The H-1B program has been abused in a variety of different ways. The most important evidence of that abuse is that there are over a million people waiting for permanent residents based on their employment who came here originally under the H-1B program but are in this endless queue to get what they really want, which is to live and work in the United States in their specialties. And the reason that it looks like that is because for the last 30 years, those who tout the H-1B program, largely the high-tech industry, have not talked about permanent additions to our workforce who would bring skills that we otherwise don’t have or need supplemented, but rather a particular visa program, which is not an immigrant program. It is intended to be temporary, and it has been turned into an indenturing machine. That is one that keeps a large number, we are talking about a million people of which half are workers and half are dependents, who stay tied to their employer, hoping someday, maybe decades from now, that they will be able to get permanent status in the United States.
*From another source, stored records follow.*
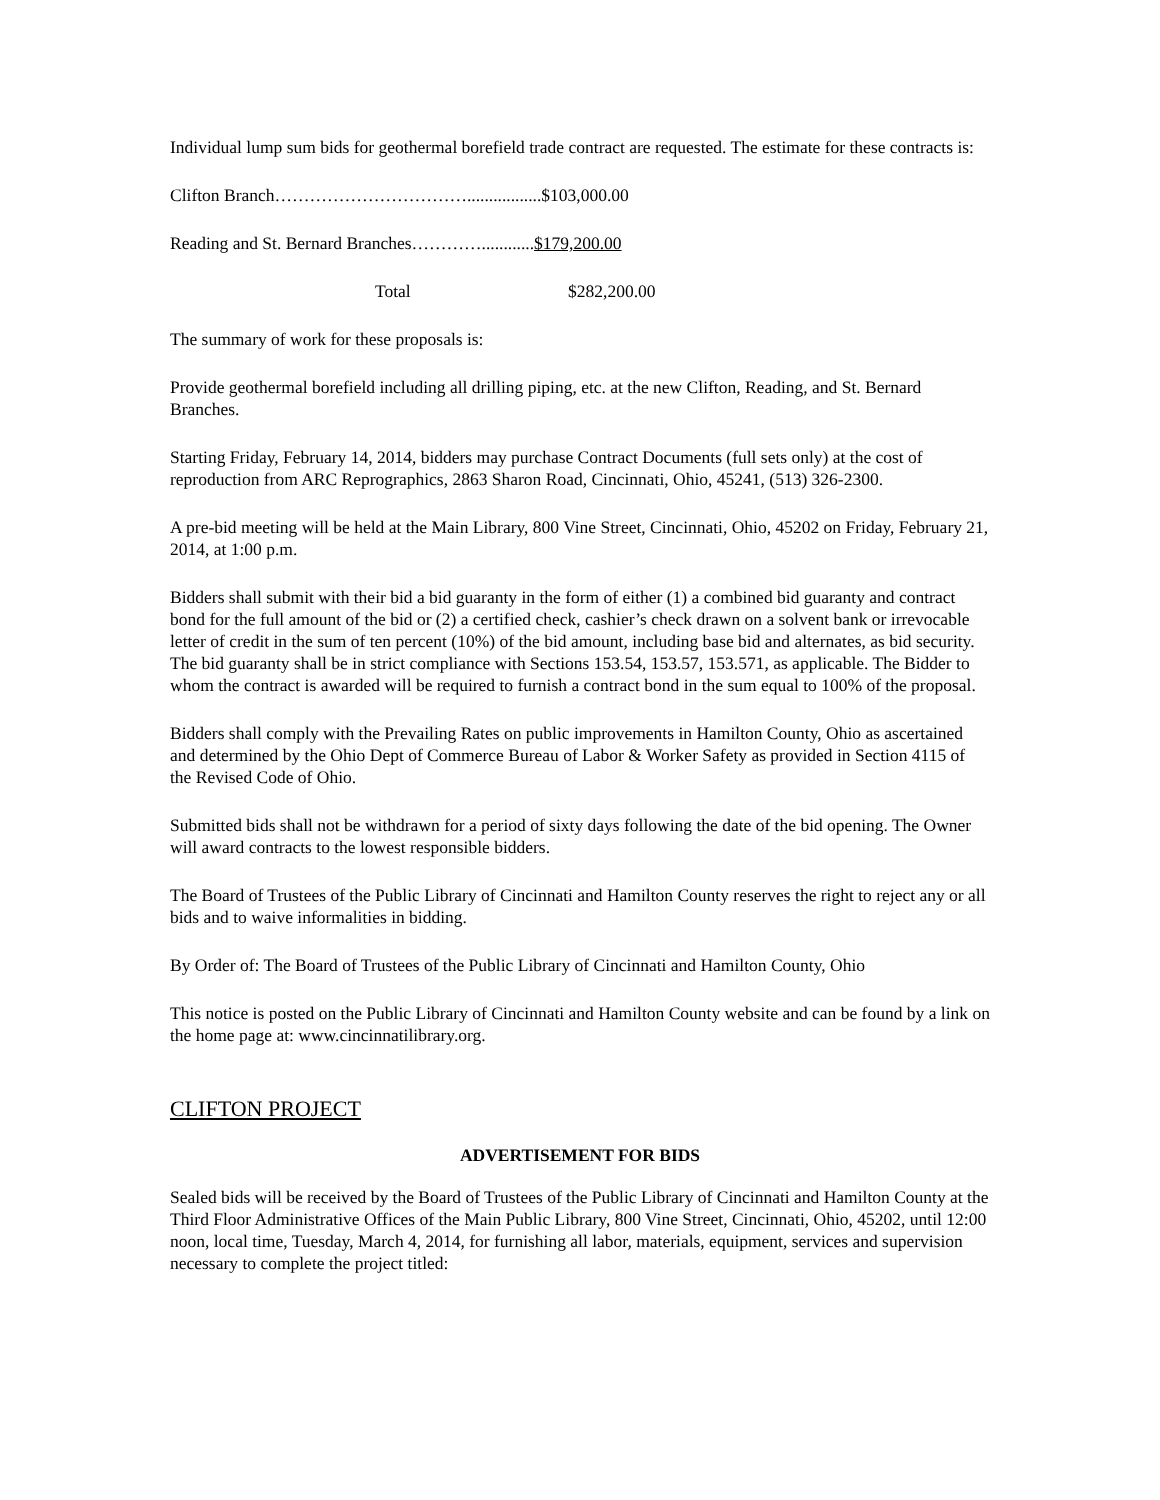Individual lump sum bids for geothermal borefield trade contract are requested. The estimate for these contracts is:
Clifton Branch…………………………….................$103,000.00
Reading and St. Bernard Branches…………............$179,200.00
Total $282,200.00
The summary of work for these proposals is:
Provide geothermal borefield including all drilling piping, etc. at the new Clifton, Reading, and St. Bernard Branches.
Starting Friday, February 14, 2014, bidders may purchase Contract Documents (full sets only) at the cost of reproduction from ARC Reprographics, 2863 Sharon Road, Cincinnati, Ohio, 45241, (513) 326-2300.
A pre-bid meeting will be held at the Main Library, 800 Vine Street, Cincinnati, Ohio, 45202 on Friday, February 21, 2014, at 1:00 p.m.
Bidders shall submit with their bid a bid guaranty in the form of either (1) a combined bid guaranty and contract bond for the full amount of the bid or (2) a certified check, cashier’s check drawn on a solvent bank or irrevocable letter of credit in the sum of ten percent (10%) of the bid amount, including base bid and alternates, as bid security. The bid guaranty shall be in strict compliance with Sections 153.54, 153.57, 153.571, as applicable. The Bidder to whom the contract is awarded will be required to furnish a contract bond in the sum equal to 100% of the proposal.
Bidders shall comply with the Prevailing Rates on public improvements in Hamilton County, Ohio as ascertained and determined by the Ohio Dept of Commerce Bureau of Labor & Worker Safety as provided in Section 4115 of the Revised Code of Ohio.
Submitted bids shall not be withdrawn for a period of sixty days following the date of the bid opening. The Owner will award contracts to the lowest responsible bidders.
The Board of Trustees of the Public Library of Cincinnati and Hamilton County reserves the right to reject any or all bids and to waive informalities in bidding.
By Order of: The Board of Trustees of the Public Library of Cincinnati and Hamilton County, Ohio
This notice is posted on the Public Library of Cincinnati and Hamilton County website and can be found by a link on the home page at: www.cincinnatilibrary.org.
CLIFTON PROJECT
ADVERTISEMENT FOR BIDS
Sealed bids will be received by the Board of Trustees of the Public Library of Cincinnati and Hamilton County at the Third Floor Administrative Offices of the Main Public Library, 800 Vine Street, Cincinnati, Ohio, 45202, until 12:00 noon, local time, Tuesday, March 4, 2014, for furnishing all labor, materials, equipment, services and supervision necessary to complete the project titled:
Donald Trump has campaigned on an “America First” platform. Based on what we know, how do you anticipate his administration will handle the H-1B visa program?
Well, I anticipate that he will probably try to please his number one, whatever the right word for this person is, for Elon Musk, who has been calling the tune on a number of things for the past several months. And Donald Trump has mostly been critical of H-1B in the past. But Elon Musk, you know, said H-1B was something we had to have. So, Donald Trump all of a sudden said he loved the program, and he had all his experience with it. Although most reporting suggests he has no experience with H-1B, and he has experience with a different program, which is called H-2B. I think that he is going to do a lot of things in the immigration area that are inconsistent with what he said during the campaign, and touting the H-1B is inconsistent with what he had to say during the campaign. And I won’t be surprised if he supports it, because I think he said a lot of things during the campaign for the purpose of getting votes, not because he was committed to them.
What changes, if any, would you advocate for to make the H-1B program more equitable for both American workers and foreign talent?
Well, the foreign talent wants green cards, and we can’t fix the problem just looking at H-1B. You can only fix the problem if you see the goal as getting people green cards, so that they can stay in the United States as they choose and become citizens. The H-1B will never do that. It doesn’t do that. Therefore, it will be exploited in a variety of ways because the people who are being brought in have the hope and expectation of permanence, and they are being put on an endlessly temporary visa.